• DIRECTIONS:
Would you reproduce exactly the lines below from the one holding "[47,133,59,143] A ->" through the one holding "(169, 219) none -> [250,226,288,241] filled", inclusive, and no others?

• SUPPLIED DATA:
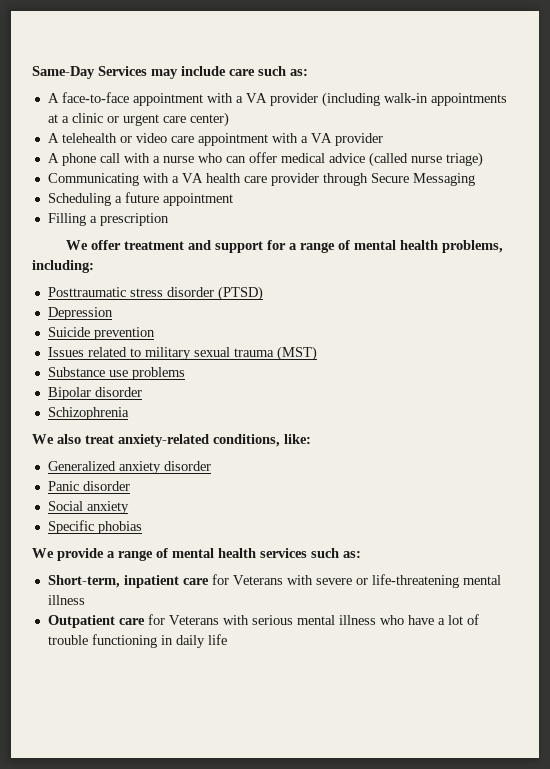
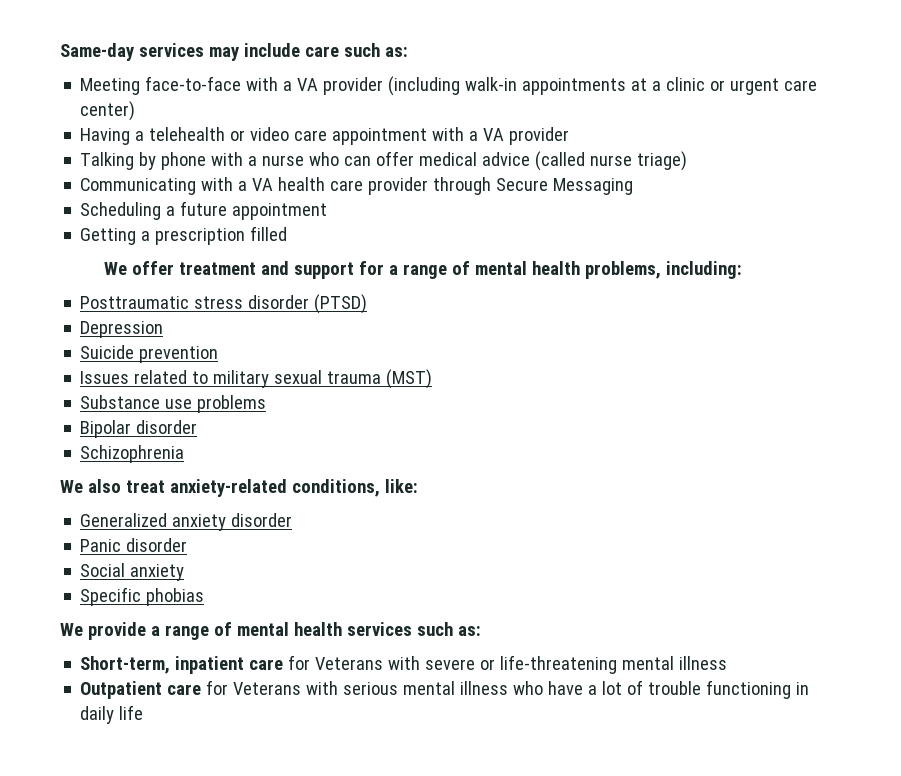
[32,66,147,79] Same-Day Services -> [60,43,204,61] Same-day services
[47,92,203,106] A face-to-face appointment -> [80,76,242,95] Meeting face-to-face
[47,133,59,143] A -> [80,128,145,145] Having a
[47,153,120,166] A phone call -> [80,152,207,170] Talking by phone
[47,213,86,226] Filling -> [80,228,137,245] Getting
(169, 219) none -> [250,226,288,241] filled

--

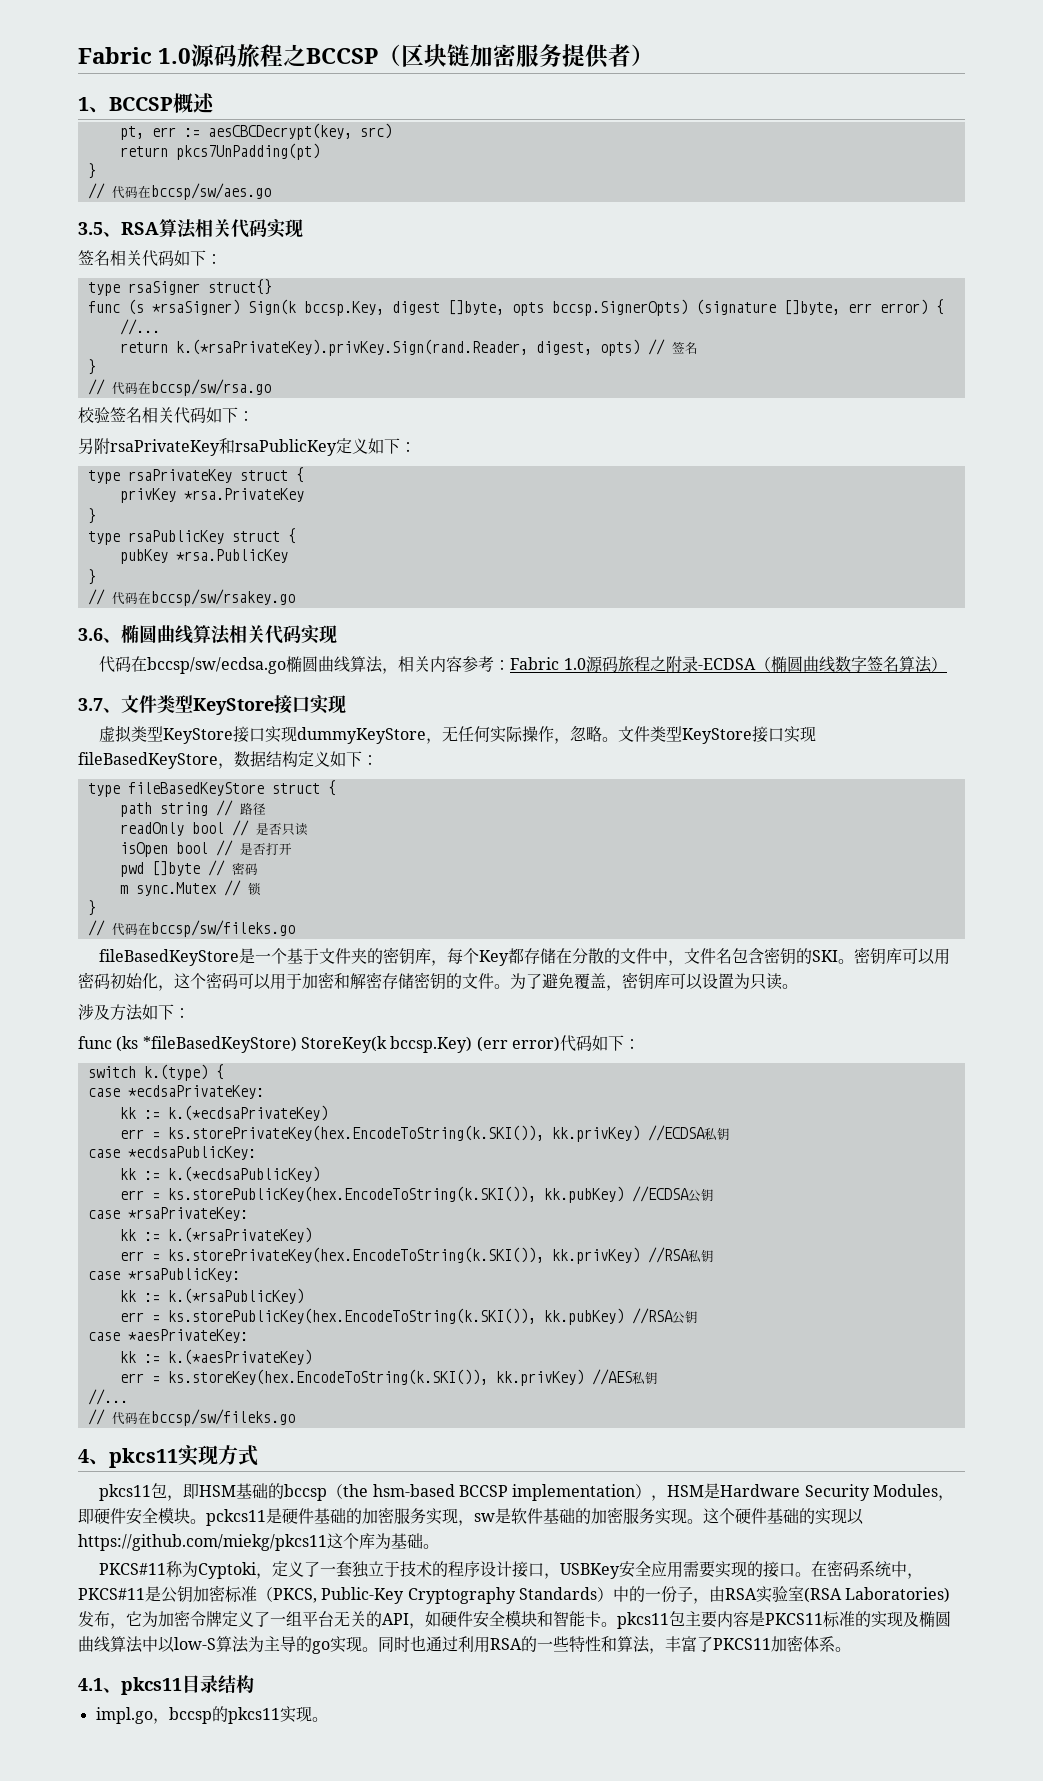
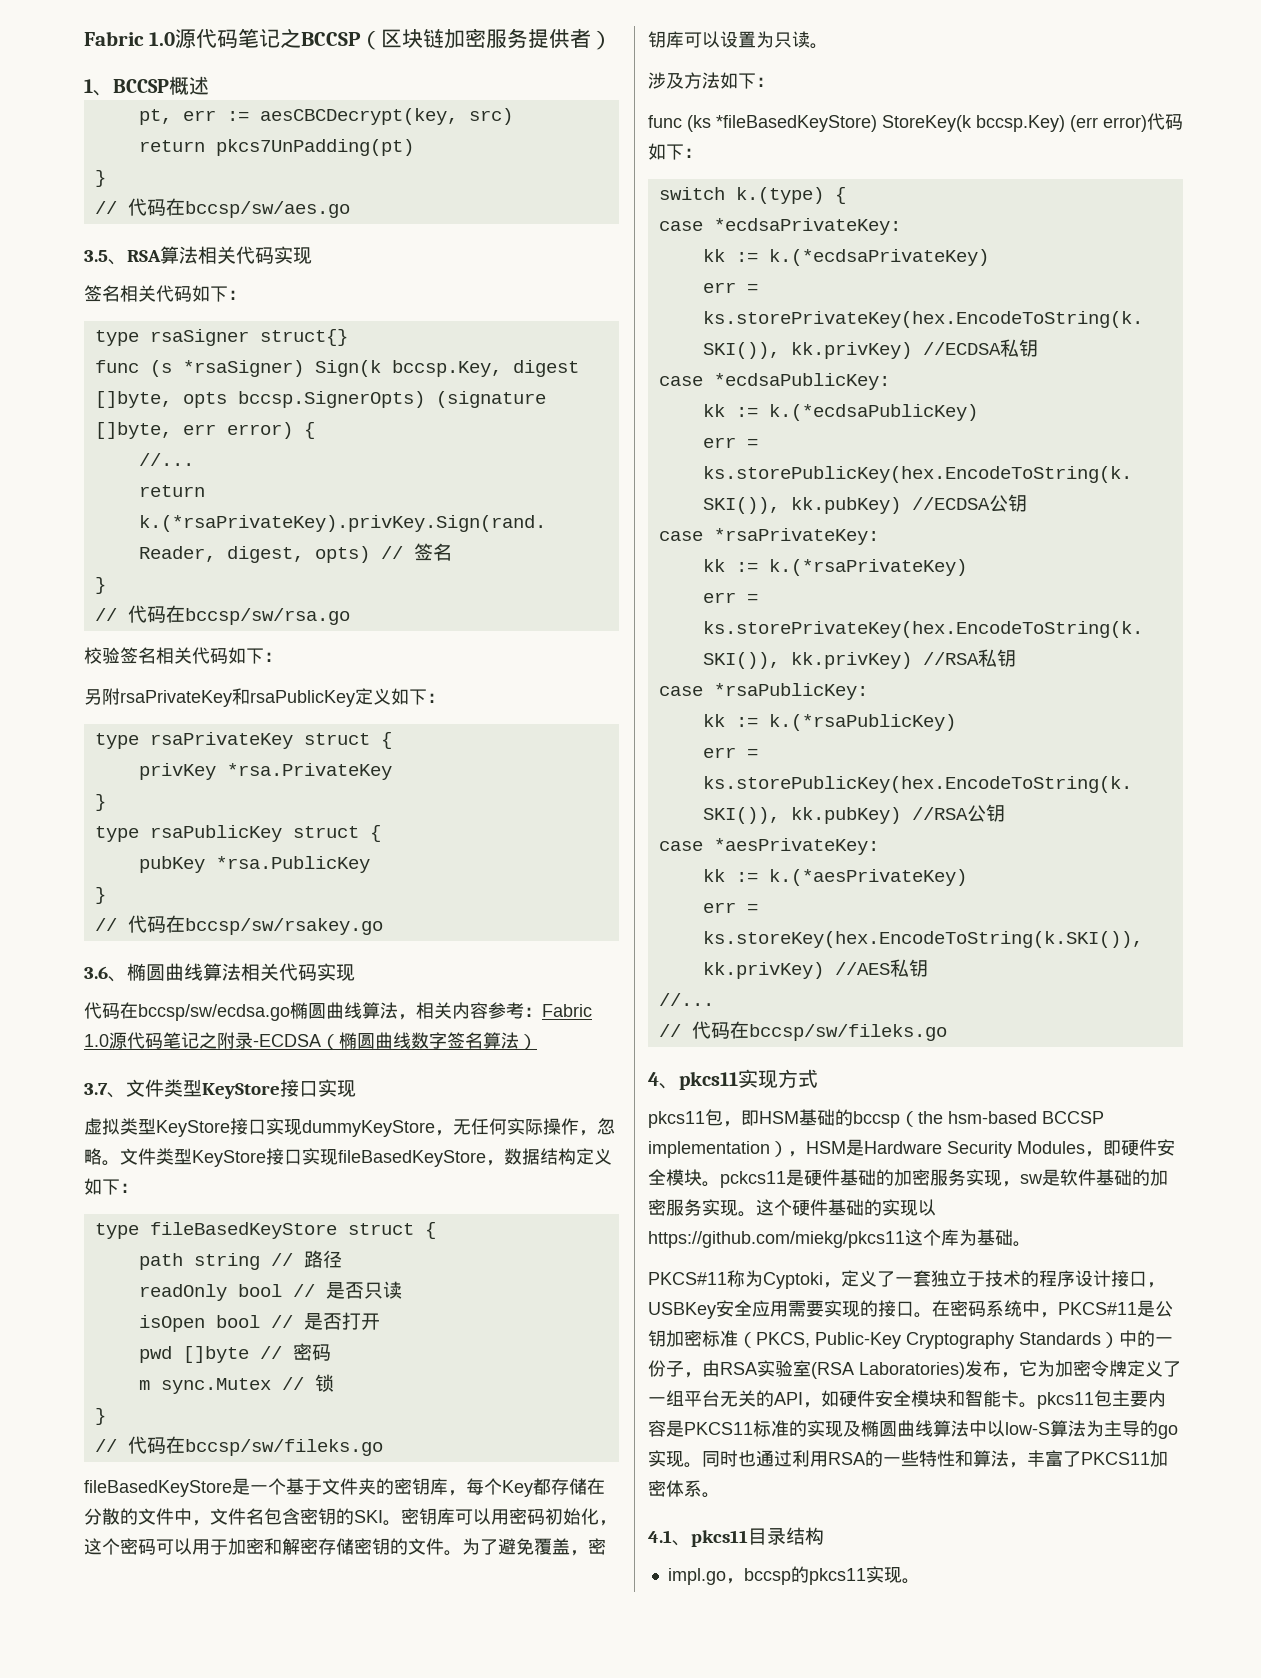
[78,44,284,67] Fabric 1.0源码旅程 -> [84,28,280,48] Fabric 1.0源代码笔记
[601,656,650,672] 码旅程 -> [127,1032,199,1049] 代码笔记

• WRITTEN RESPONSE:
[47,133,59,143] A -> [80,128,145,145] Having a
[47,153,120,166] A phone call -> [80,152,207,170] Talking by phone
[47,213,86,226] Filling -> [80,228,137,245] Getting
(169, 219) none -> [250,226,288,241] filled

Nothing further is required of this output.